Records provided:

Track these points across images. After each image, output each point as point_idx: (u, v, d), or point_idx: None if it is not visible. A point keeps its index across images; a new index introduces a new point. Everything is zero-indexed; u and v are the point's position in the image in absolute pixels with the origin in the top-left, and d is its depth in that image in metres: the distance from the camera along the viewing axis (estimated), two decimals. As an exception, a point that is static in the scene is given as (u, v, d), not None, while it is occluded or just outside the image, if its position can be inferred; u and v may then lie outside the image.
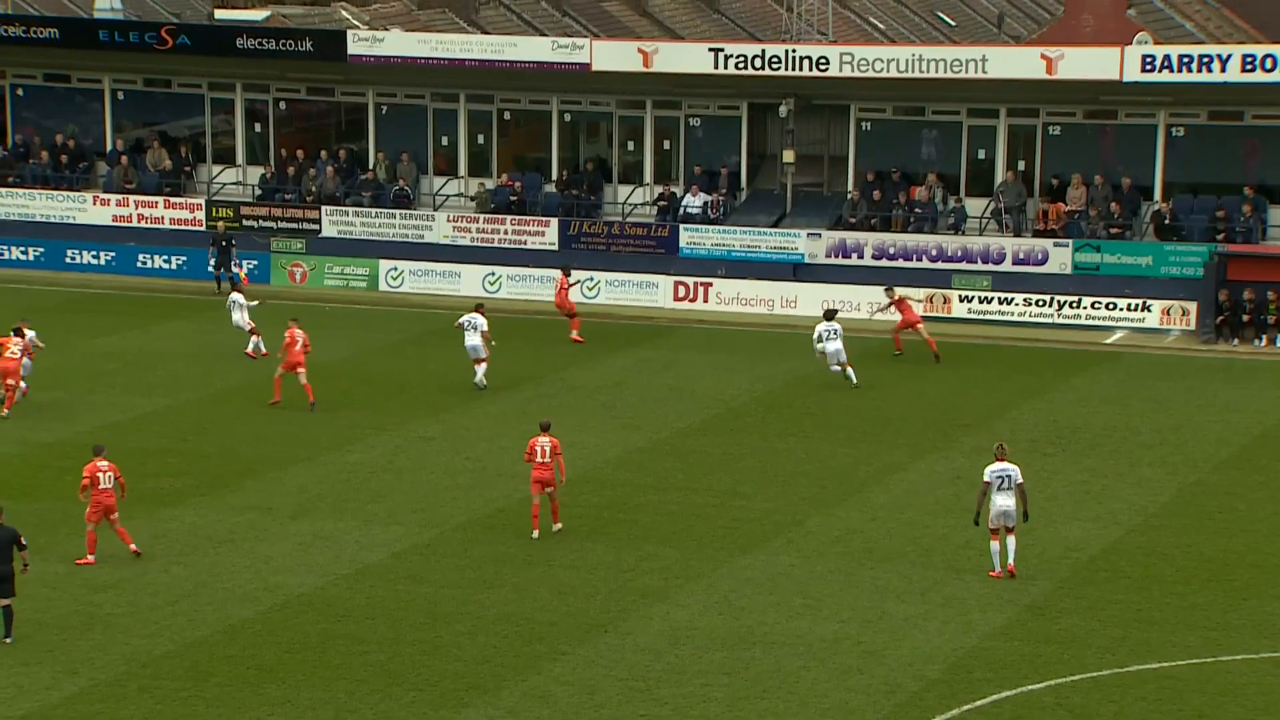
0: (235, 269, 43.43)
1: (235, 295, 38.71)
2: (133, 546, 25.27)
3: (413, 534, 26.86)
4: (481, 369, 35.51)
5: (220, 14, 58.60)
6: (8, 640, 22.21)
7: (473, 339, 35.61)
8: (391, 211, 46.91)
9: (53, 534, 26.17)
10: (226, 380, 36.07)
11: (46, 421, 32.40)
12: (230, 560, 25.50)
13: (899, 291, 39.46)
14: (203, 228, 46.96)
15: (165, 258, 46.91)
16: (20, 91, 49.57)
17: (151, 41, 47.35)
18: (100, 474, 24.95)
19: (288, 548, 26.11)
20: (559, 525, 27.09)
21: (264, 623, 23.16)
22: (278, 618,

The problem: The line with "10: (226, 380, 36.07)" marks where to start. Transcribe from there through the final line of the records, exactly and with nothing added.

Answer section:
10: (226, 380, 36.07)
11: (46, 421, 32.40)
12: (230, 560, 25.50)
13: (899, 291, 39.46)
14: (203, 228, 46.96)
15: (165, 258, 46.91)
16: (20, 91, 49.57)
17: (151, 41, 47.35)
18: (100, 474, 24.95)
19: (288, 548, 26.11)
20: (559, 525, 27.09)
21: (264, 623, 23.16)
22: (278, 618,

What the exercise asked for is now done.